**EXCERPTED PASSAGE**
The UK government’s controversial plans for reform of higher education have at their heart two sets of economic ideas. The first concerns national wealth and, in particular, the impact of higher education on the size of the economy over time. These ideas are about the ends to be served by the system of higher education.
The second set concerns ease of entry of new providers, and of access of would-be students: it focuses on the notion of market competition. This, then, is about the means used to guide the system of higher education.
Some purists would argue that the proper concerns of higher education are beyond the purview of such vulgar economic considerations. This cannot be correct. In all modern countries, governments spend a great deal on higher education. They do so for reasons that inevitably include economic ones. Moreover, it is perfectly legitimate for the government to be concerned about questions of student choice, entry of new and innovative institutions and competition among providers. The problem, I would argue, is not that economic considerations are irrelevant but rather that they are not the only things that are relevant. The inescapable complexity arises in balancing economic considerations against other ones and, given that need, in deciding how best to do so.
The government’s animating idea about the ends of higher education is that it is an essential contributor to success in a “knowledge-driven economy”. This is so in two respects: first, higher education provides the skills necessary for people to prosper in such an economy; and, second, higher education provides the know-how upon which the success of such an economy is built. In the government’s view, these economic objectives provide a large part of the justification for its support of higher education and intervention within it.
This makes sense. It is evident that the people of the UK do, for the most part, desire a higher level of prosperity than they enjoy today. True, this goal is not universally shared. But it is, to a greater or lesser extent, put forward by every successful political party.
Yet higher education also serves other and no less important goals. As philosopher Gordon Graham put it in his 2002 book Universities: The Recovery of an Idea, “impressive though the development of technology has been, the almost equally long-standing human project of understanding both the natural and the social world to the end not of increasing welfare but of reducing ignorance, confusion and misconception, is no less impressive an outcome of intellectual analysis, reflection and inquiry”. Understanding is an essential component of a flourishing life.

**INFORMATION PROVIDED**
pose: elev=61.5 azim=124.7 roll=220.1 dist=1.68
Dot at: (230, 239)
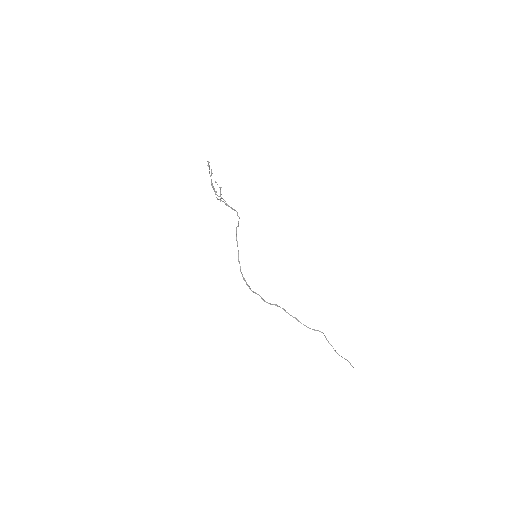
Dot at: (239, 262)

**REQUIRED TASK 1**
According to the essay on UK higher education reform, what book did Gordon Graham publish in 2002?
**REQUIRED TASK 2**
Transcribe the part of the essay on UK higher education reform that opens with the words containing "Some purists would" and closes with "best to do so.".
The listing is not needed for any of this.

**TASK OUTPUT 1**
Universities: The Recovery of an Idea

**TASK OUTPUT 2**
Some purists would argue that the proper concerns of higher education are beyond the purview of such vulgar economic considerations. This cannot be correct. In all modern countries, governments spend a great deal on higher education. They do so for reasons that inevitably include economic ones. Moreover, it is perfectly legitimate for the government to be concerned about questions of student choice, entry of new and innovative institutions and competition among providers. The problem, I would argue, is not that economic considerations are irrelevant but rather that they are not the only things that are relevant. The inescapable complexity arises in balancing economic considerations against other ones and, given that need, in deciding how best to do so.